::: Seçilen bölüm :::

Sonra 70 yaşında bir adam ayağa kalkıp, “söylediklerin doğrudur, ben de oradaydım. Canının ihtiyaç duyduğu her şeyi orada bulmak mümkündür” demişti.
Bunun üzerine ona, “Protestan mı oldun? Seni Müftünün önüne götürdüğümüzde ne cevap vereceksin?” diye sorulmuştu.
O ise “Müftünün benimle ne alakası var? Yaşlı biriyim ve bir sineğin ömrü kadar ömrüm kaldı. Canım için kurtuluş bulacağım yere gideceğim” yanıtın vermişti.
Bu yaşlı ihtiyar her akşam ayakkabıcı olan oğlu ile birlikte gelip her zaman en önde oturur ve dikkatle dinlerdi. Çok fakir olduğu her halinden belliydi ve geçimini akşamları meyhanelerde şekerleme satarak kazanıyordu. Vaazları dinlemeye geldiği
gecelerde hiç bir şey satamamıştı.
Ona “zavallı ihtiyar, neden tatlılarını satmayı bırakıp senin için çok önemli olan zamanını oraya gitmekle harcıyorsun?” denmişti.
“Ruhumu doyurmam bedenimi doyurmamdan daha önemlidir. Size söyledim, ben yaşlı bir adamım ve buna ihtiyacım var” demişti. Son akşam yanıma geldi ve beraber dua ettik. Gözleri zor gördüğü ve gözlük alacak kadar parası olmadığı için okuyamadığından dolayı, onun için bir gözlük siparişi verdim ve ona Kutsal Kitap hediye ettim.

::: Verilen liste :::

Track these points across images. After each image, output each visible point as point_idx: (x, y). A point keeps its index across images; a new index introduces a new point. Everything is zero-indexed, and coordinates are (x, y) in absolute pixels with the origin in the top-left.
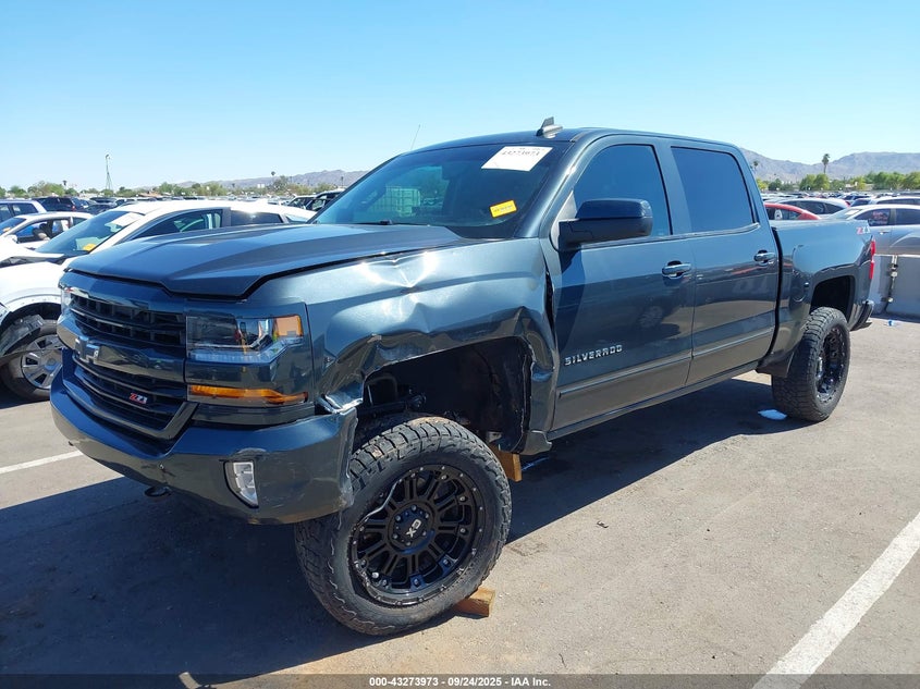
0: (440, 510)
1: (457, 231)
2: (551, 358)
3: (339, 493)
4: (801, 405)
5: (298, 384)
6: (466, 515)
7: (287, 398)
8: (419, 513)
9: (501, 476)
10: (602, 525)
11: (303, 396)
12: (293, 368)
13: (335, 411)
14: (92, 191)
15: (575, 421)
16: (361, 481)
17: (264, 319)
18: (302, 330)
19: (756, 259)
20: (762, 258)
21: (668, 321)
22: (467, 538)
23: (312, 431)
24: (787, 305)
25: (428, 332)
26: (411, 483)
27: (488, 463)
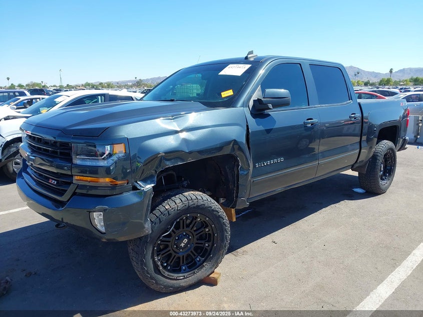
0: (196, 235)
1: (204, 104)
2: (249, 164)
3: (144, 228)
4: (372, 186)
5: (125, 175)
6: (208, 238)
7: (119, 182)
8: (187, 236)
9: (226, 220)
10: (274, 242)
11: (126, 182)
12: (123, 168)
13: (142, 189)
14: (54, 86)
15: (261, 194)
16: (160, 219)
17: (108, 145)
18: (126, 151)
19: (350, 117)
20: (353, 117)
21: (311, 146)
22: (209, 249)
23: (130, 198)
24: (365, 139)
25: (187, 151)
26: (183, 221)
27: (219, 214)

:::

= Çalışma görevi 1 =
Seçilen bölümü iki cümleyle özetleyin.
= Çalışma görevi 2 =
Seçilen bölümde yaşlı adama yöneltilen bütün soruları metindeki sözcüklerle sıralayın.

= Görev yanıtı 1 =
Yetmiş yaşındaki fakir bir adam, Müftüye ne cevap vereceği sorulduğunda yaşlı olduğunu ve canı için kurtuluş bulacağı yere gideceğini söyler; her akşam ayakkabıcı oğluyla gelip en önde oturarak vaazları dikkatle dinler. Geçimini meyhanelerde şekerleme satarak kazanan adam, ruhunu doyurmanın bedenini doyurmaktan daha önemli olduğunu belirtir; anlatıcı da ona bir gözlük siparişi verip Kutsal Kitap hediye eder.

= Görev yanıtı 2 =
- Protestan mı oldun?
- Seni Müftünün önüne götürdüğümüzde ne cevap vereceksin?
- Zavallı ihtiyar, neden tatlılarını satmayı bırakıp senin için çok önemli olan zamanını oraya gitmekle harcıyorsun?